Matematiksel yaklaşım kaos kuramının yapay zeka konusundaki yerini tartışır. Fiziksel yaklaşım zihnin vücut fonksiyonları üzerindeki etkilerini tartışırken psikolojik yaklaşım bellek ve öğrenme mekanizmalarını inceler. Bilgisayarlar da insanlar gibi öğrenme ve belleklerinde bilgi tutabilme yeteneğine sahiptirler. Bu noktada ise yapay zekanın felsefi boyuttaki tartışmaları hız kazanır. Yapay zeka felsefesi en geniş anlamıyla yapay zekanın gerçekten mümkün olup olmadığını soruşturur. "Bilgisayarlar düşünebilir mi?" sorusu yapay zeka felsefesinin en temel sorunudur ve bugüne kadar da hala yanıtlanmamıştır. Yapay zeka felsefesini ilk ortaya çıkaran kişi İngiliz mantık ve matematikcisi Alan Turing' dir. 1950 yılında Turing "Mind" adlı felsefe dergisinde "Makinalar düşünebilir mi?" başlıklı makalesi ile zamanında epey yankı uyandıran felsefi bir tartışma yaratmıştır.
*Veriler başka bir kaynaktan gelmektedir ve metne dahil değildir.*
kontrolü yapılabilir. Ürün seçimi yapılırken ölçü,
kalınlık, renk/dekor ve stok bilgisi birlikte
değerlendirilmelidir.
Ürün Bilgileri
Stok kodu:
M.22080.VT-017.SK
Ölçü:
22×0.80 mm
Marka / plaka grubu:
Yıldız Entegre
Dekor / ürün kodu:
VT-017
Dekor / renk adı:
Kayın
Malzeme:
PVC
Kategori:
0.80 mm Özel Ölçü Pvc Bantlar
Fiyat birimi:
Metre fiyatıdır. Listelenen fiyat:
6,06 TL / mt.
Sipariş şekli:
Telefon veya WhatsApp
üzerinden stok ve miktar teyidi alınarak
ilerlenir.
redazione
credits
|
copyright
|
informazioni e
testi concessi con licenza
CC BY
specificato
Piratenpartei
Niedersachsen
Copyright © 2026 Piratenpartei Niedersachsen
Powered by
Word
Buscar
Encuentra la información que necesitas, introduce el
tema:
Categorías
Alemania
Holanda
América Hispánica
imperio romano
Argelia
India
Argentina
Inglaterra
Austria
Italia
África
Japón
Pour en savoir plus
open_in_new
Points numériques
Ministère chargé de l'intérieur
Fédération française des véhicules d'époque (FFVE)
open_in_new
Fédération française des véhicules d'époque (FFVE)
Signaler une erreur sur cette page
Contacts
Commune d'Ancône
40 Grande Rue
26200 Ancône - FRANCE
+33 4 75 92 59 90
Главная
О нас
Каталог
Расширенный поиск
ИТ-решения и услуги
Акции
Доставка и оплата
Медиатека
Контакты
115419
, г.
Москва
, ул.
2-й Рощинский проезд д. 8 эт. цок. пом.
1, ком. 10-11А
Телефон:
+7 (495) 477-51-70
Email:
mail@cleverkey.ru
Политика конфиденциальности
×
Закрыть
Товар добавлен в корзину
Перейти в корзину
İnsan beyni sadece etten yapılmış bir bilgisayar mıdır? Eğer biz bir insanın tüm özelliklerini sadece bedensel işlevlere indirgeyebileceğimizi savunuyorsak, bu yaklaşım insan beyninin sadece etten yapılmış bir bilgisayar olduğunu kabul eder. Bu görüş aynı zamanda yapay zekanın henüz yeterince gelişmemiş bir insan prototipi olduğunu ileri sürer. Eğer insan sadece fiziksel süreçlere tabi olan bir bilgi işlem merkezi ise artık bu noktada özgür iradeden bahsedemeyiz. Belki de insan bilincinin en temel yetkinliklerinden birisi olan doğru ve yanlışı algılayıp karar verme sürecini ortadan kaldırırsak insan-robot mitosunun mümkünlüğünden bahsedebiliriz ki burada etik sorunlar ortaya çıkar. Robotların günlük hayatımıza girmesi ile gelecekte bizi son derece kusursuz, mekanik ama aynı zamanda ahlaki açıdan yozlaşmaya mahkum bir toplumun bekleyebileceği gerçeğini göz ardı etmemeliyiz.
Bu tartışmalar işin toplumsal boyutu ile ilgili. Gelişen teknolojinin ve otomasyonun bireylerin hayatlarını ne yönde etkileyeceği yapay zeka konusunun bir başka boyutu. Robotlar iş yaşamında insanların yerini almaya başladıklarında organizasyonlar açısından olumlu bir takım gelişmeler beklenmekte.